The first solution is very restrictive, the second is inefficient, and the third is a C++ idiom that is unobvious to a library implementor.

Second, modules provide a mechanism to collect interface information into units smaller than a UNIX file. That is to say, multiple module interfaces can appear in a single UNIX file.

Third, modules provide the ability to compile an interface so that is it unnecessary to reparse the interface as for textual substitution. This makes compiling programs that contain even a large number of interfaces efficient. This is similar to the same way that separate compilation improves the efficiency of the development of a large program.

Priority of * and .

The raison d'etre for the -> operator in C is that the priority of operators * and . are incorrect. The priority of operator . is lower than the priority of operator *, which means *p.f executes as *(p.f) instead of (*p).f. This behaviour is counter-intuitive to all but hard-core C programmers and is different from all modern imperative programming languages. Instead of switching the priority of operators * and ., the operator -> was introduced to mean the two operators but performed with the correct priority, that is, p->f implies (*p).f.

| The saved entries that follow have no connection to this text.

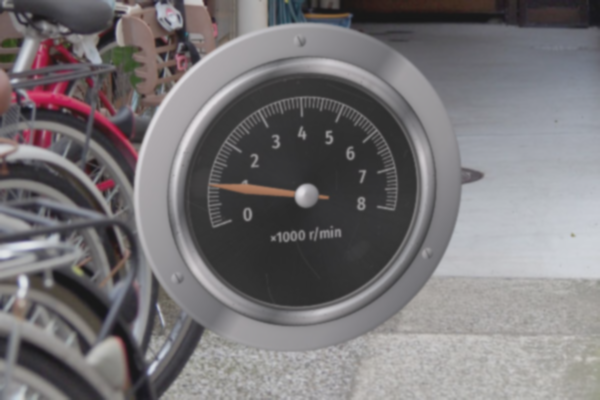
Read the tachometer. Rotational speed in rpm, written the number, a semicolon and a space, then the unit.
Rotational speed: 1000; rpm
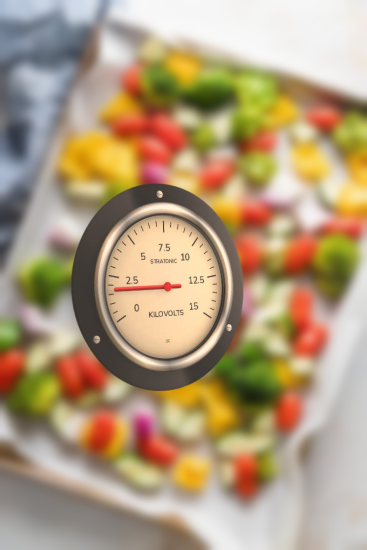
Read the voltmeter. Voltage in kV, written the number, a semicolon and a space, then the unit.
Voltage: 1.75; kV
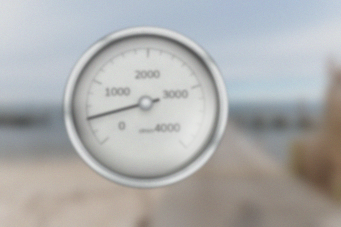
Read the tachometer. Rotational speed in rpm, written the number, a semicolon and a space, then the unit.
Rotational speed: 400; rpm
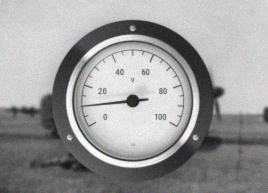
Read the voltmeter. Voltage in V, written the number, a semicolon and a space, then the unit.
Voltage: 10; V
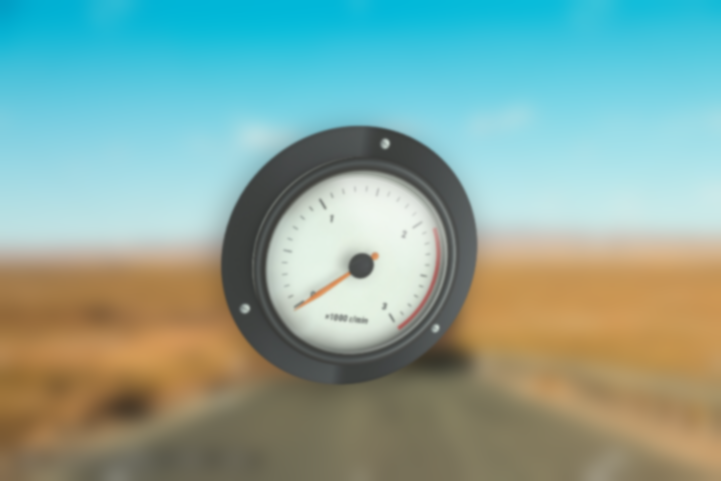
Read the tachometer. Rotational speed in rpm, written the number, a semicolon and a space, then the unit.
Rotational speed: 0; rpm
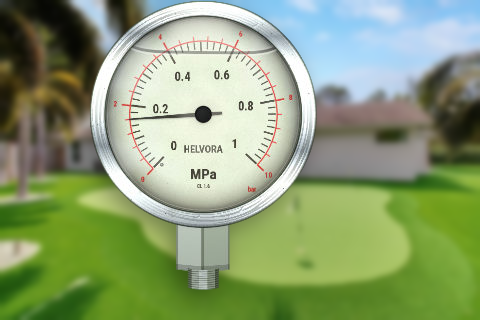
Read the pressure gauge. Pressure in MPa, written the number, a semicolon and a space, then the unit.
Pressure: 0.16; MPa
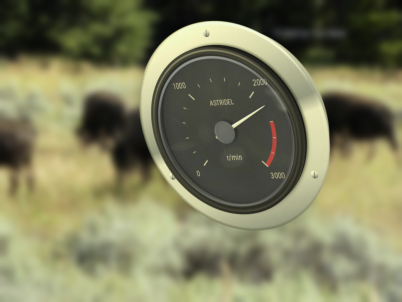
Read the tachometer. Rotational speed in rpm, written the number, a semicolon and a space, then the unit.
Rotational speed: 2200; rpm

Advantage: This change corrects a long standing design error in C and would pave the way for the eventual removal of the unnecessary operator -> from the language.

Disadvantage: This change is not backwards compatible. However, it remains to be seen how many programs use the form *p.f to mean *(p.f).

Does this help with `smart' pointer?

Reference Type

A reference is a pointer that is automatically de-referenced, i.e., it is unnecessary to explicitly de-reference a reference variable to refer to the value it is pointing at.
int i;
int &r = i;	=>	int *const r = &i;
r = 2;		=>	*r = 2;
Not particularly useful in this context except to give multiple names to the same storage. The problem is that references in C++ are severely restricted. Only one level of automatic de-reference is done, and a reference variable must be initialized on declaration. Useful for call by reference so that it is unnecessary to always have to prefix the parameter with * and can use dot notion instead of -> notion.
string substr(string &s);		string substr(string *s);
   s = ... s ...		vs	    *s = ... *s ...

Assignment

No Routine Parameters

Currently, C requires a routine with no parameters to have parameter type void. Changes this to the C++ ...

Definition Before Use

C requires definition before use, which allows the compiler to make a single scan of a program, which is more efficient. However, it requires programmers to fuss with the source text in a non-productive way. In this instance, people time is more expensive than computer time. For example, there may be conflicting source code placement issues, such as placement for inlining and placement for reference to types. Let the compiler deal with this problem, when possible.